(Page extract)
How to safely change 13,000 lines of code, part 1

I cranked out a bunch of code tonight for my new nullable types approach. This is a .NET 1.1 solution, so it's pretty old school, but it was still fun.

I explained the problem with our existing methods the other day. Basically, we have a ton of helper functions for dealing with nulls and empty strings across all of the data types. The methods are confusing and we haven't been using them correctly. We need a more sensible approach.

After chatting with Marco, we came up with something like this:

NullableGuid.FromDatabase(Value as Object) As Guid

  

NullableGuid.FromUserInput(Value as String) AS Guid

I intended to create all of the new classes and methods, mark the old ones obsolete, and correct all of the existing code by hand. This would force me into doing some pretty thorough code reviews, and we just wrapped up development on a major release, so that would be good. I estimate that about 30% of our usage of the methods is incorrect, leaving tons of bugs waiting to pop up. It would be awesome to clean that stuff up as part of this release.
(30% is a VERY pessimistic estimate. It could very well be 3%, but I wanted to be prepared for the worst.)

To get an idea of how much work I was getting into, I went ahead and marked everything as obsolete Thursday afternoon. I guessed that it would create about 7000 build errors. A coworker guessed 10,000. Well, it ended up being nearly 13,000 errors. When I left work Thursday, I still had it in my head that I'd find a way to update all of that code by hand, and here's why...

If the old method of IsNullGuid is being used incorrectly, and I replace that method with NullableGuid.FromDatabase, a global search and replace would translate to the new code, but it would leave all of the usage as is, and we'd still have the same error rate--only new code would benefit, leaving the million lines of existing code the same. That won't do.

Frankly though, I knew there must be a better way. I really shouldn't have to update 13,000 lines of code by hand to clean this up. Besides, that level of monotony would surely lead to oversights and even more problems. I need this to be 100% accurate and I cannot introduce any issues.

Friday morning, on my way in to work, I thought it through again and realized that I don't need to have 2 separate methods for FromDatabase and FromUserInput. With each of the data types getting its own class (e.g. NullableGuid), I can overload the heck out of things, and make the routines much more intelligent. I can simply create NullableGuid.From with a few different overloads. Then I can replace all instances of IsNullGuid as well as IsStringEmptyGuid with NullableGuid.From.

If NullableGuid.From is implemented correctly, it will handle every possible scenario of data handed into it. This would allow me to use a global search and replace, putting NullableGuid.From in everywhere, and it will always be right. It will be impossible to get it wrong, so long as NullableGuid.From is bullet-proof. Instead of fixing 13,000 lines of code by hand, I'll just need to execute a couple dozen search and replaces. These thoughts made for an exciting drive into work.
(End Page extract)
Exercise
In the blog post about the nullable types approach, how many build errors resulted from marking the old methods obsolete?
(Data excerpt)
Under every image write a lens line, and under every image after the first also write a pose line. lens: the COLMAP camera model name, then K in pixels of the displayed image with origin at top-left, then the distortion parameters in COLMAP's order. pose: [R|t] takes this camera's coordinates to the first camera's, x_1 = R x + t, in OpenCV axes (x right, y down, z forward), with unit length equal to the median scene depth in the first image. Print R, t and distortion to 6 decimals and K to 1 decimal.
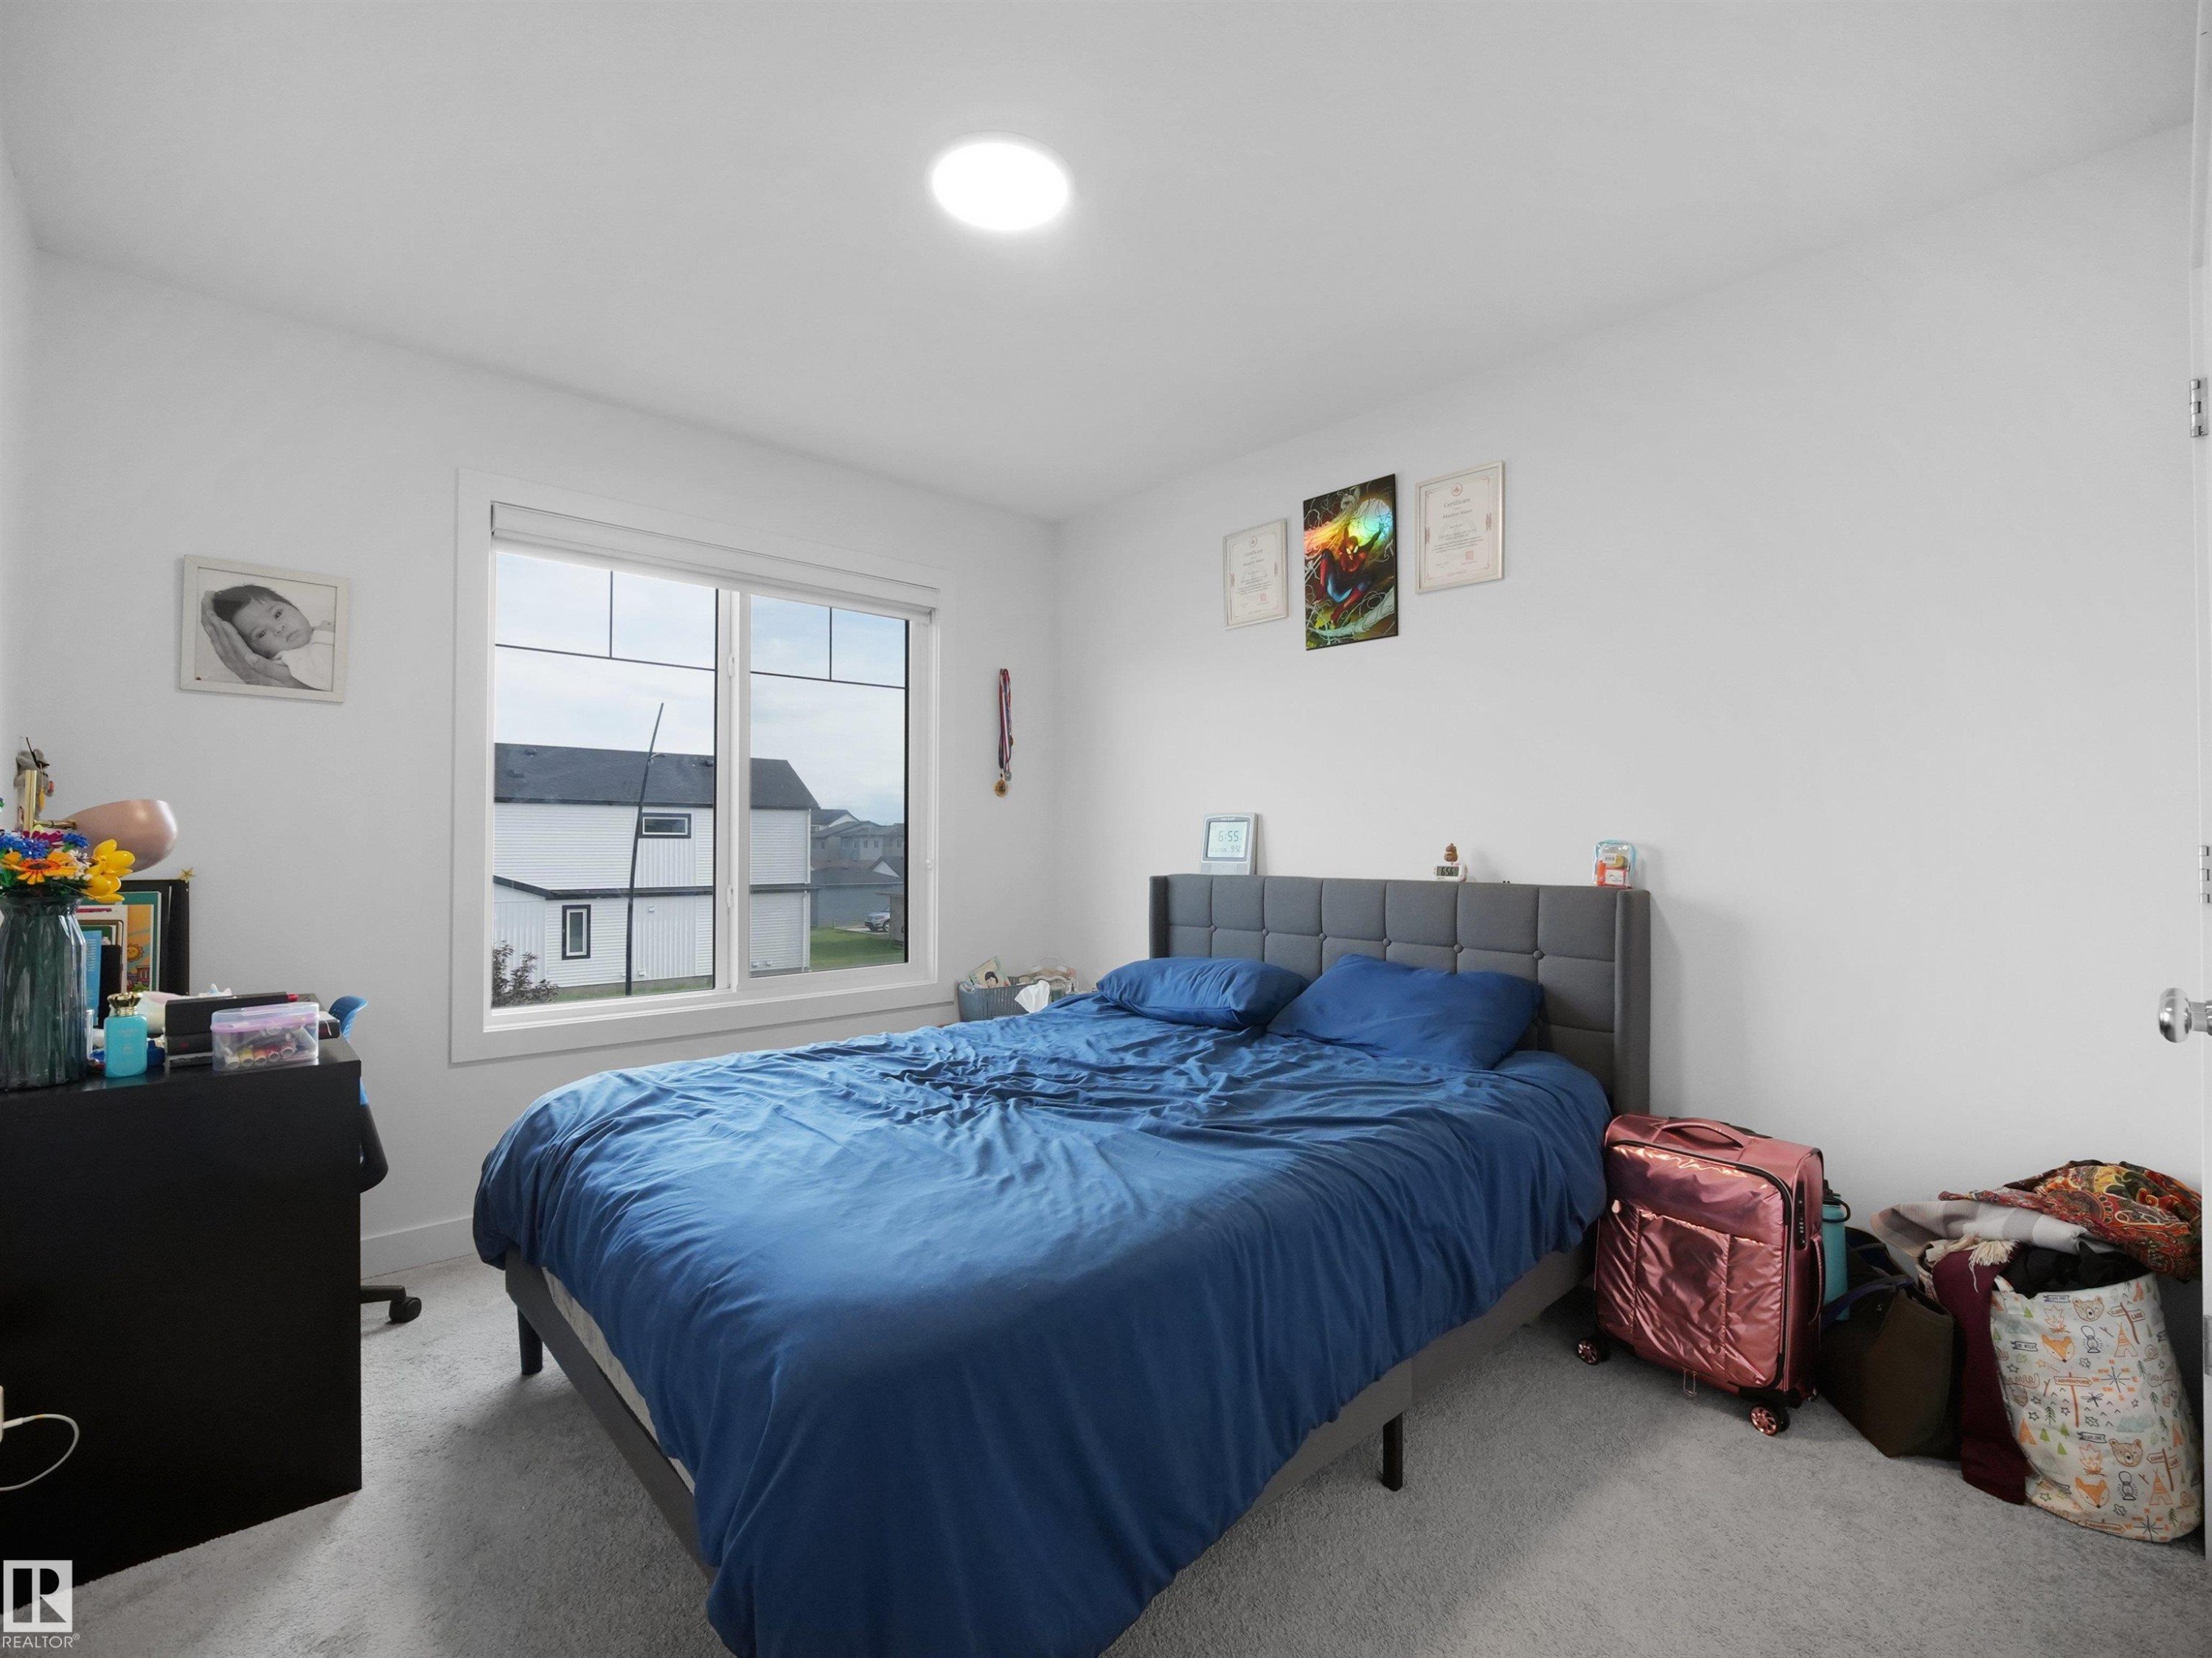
(End Data excerpt)
Exercise output
Nearly 13,000 errors.